この問いは、正確には「事件の最中、まったく別の諜報機関の構成員だったことになった八坂」は、「何のために黒の組織から情報を盗んだのか?」ということだろう。八坂の所属が唐突に変わったことに私が絡んでいることをさっきの話で見抜き、最後までシナリオを教えろ……と言っているのだ。

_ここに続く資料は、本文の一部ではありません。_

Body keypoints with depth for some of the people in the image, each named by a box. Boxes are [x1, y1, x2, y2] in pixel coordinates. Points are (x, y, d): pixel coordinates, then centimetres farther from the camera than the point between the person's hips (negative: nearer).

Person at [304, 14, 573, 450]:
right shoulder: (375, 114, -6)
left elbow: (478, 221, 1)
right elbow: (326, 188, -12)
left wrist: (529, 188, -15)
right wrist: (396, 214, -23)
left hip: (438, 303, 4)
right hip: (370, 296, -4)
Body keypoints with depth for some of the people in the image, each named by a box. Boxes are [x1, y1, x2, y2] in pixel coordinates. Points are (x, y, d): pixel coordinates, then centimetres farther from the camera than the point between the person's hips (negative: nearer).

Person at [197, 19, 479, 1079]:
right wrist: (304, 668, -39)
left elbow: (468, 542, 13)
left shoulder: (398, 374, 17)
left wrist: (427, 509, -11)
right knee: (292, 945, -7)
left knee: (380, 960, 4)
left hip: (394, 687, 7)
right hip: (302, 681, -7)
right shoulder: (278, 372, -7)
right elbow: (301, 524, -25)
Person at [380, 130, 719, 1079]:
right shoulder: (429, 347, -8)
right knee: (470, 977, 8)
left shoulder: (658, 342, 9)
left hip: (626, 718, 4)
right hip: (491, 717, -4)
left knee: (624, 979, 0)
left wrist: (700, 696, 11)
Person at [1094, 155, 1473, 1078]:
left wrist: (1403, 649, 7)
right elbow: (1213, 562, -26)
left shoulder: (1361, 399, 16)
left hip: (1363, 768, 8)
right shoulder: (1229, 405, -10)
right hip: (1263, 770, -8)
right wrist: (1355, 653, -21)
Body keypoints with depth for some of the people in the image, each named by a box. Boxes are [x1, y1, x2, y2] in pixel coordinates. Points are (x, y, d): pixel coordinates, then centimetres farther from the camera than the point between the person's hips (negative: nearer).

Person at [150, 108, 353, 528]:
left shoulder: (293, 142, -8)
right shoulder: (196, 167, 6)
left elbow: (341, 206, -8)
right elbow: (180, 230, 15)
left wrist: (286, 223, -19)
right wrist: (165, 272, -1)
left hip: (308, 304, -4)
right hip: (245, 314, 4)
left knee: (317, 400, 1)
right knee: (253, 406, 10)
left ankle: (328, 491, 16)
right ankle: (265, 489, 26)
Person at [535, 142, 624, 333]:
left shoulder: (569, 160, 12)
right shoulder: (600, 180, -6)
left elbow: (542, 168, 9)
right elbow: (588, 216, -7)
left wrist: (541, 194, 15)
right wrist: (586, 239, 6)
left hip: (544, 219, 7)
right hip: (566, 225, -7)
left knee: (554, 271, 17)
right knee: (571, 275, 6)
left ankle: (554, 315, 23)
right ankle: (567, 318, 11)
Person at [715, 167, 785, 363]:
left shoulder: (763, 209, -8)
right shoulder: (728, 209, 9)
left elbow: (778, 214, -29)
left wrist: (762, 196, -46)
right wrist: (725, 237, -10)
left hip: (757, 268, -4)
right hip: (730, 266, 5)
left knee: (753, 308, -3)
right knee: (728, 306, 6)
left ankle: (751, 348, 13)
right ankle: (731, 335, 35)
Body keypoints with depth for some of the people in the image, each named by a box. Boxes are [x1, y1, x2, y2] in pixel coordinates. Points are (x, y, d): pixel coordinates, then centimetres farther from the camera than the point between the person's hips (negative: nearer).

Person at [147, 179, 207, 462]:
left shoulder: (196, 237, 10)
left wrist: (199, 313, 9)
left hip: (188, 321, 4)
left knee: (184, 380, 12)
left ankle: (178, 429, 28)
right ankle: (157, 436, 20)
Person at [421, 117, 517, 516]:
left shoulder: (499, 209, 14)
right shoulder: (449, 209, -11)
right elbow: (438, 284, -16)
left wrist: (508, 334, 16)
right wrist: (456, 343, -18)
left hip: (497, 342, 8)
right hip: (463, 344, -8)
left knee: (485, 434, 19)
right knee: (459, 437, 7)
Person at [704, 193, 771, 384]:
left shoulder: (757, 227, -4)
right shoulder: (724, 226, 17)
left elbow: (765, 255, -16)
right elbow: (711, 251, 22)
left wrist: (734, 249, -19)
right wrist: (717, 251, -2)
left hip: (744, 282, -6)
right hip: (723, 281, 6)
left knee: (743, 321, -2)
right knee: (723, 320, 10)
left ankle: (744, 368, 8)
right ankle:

「黒の組織が何年か前に中東にある軍事施設を爆破したらしいんだけど……そこはベルモットの言う「すっごく怖ーい組織」が掌握してた土地だから……流出した情報でも取り戻すつもりだったんじゃないかな?もしくは、死んだ仲間がいて一矢報いたいと思ったのかも……」
「なるほどね」

八坂がヘブライ語に堪能だったことから、その話は不自然ではない。……でも、今のは安室さんから軍事施設爆破の話を聞いて「ちょうどいいや」と組み立てたストーリーであって、最初から考えていたわけではない。私の行き当たりばったりがバレるところだったなと考えていると、コナン君は満足したのか、椅子からスタンと立ち上がった。

「コナン君、帰るの?私も一緒に行く」
「……入院中は外に出られないよね?」
「すぐ戻るから大丈夫。類さんに会いたくなっちゃった」
「待ってればここに来ると思うけど?」
「いま会いたいの」

ええ……と呆れる小学生を前にさっさと身支度を始める。
病棟の出入り口に鍵がかかっているわけでも、監視がいるわけでもない。ここは普通の一般病院なのだ。そしてコナン君以外は誰も訪ねてこない。この扱い、どう考えてもおかしいだろう。というわけで行動を開始する。コナン君はやれやれと肩を竦めた。

「外に出る服、ないでしょ?持ってきたから……ボクも行くからね」
「寄り道させちゃってごめんね。ありがとう」

お礼を言うと、はぁ、と溜息を吐かれてしまった。彼は最初から分かっていたとばかりに紙袋を差し出してくる。
有希子さんが用意してくれたという服に着替えて、私はコナン君と一緒に病院を抜け出した。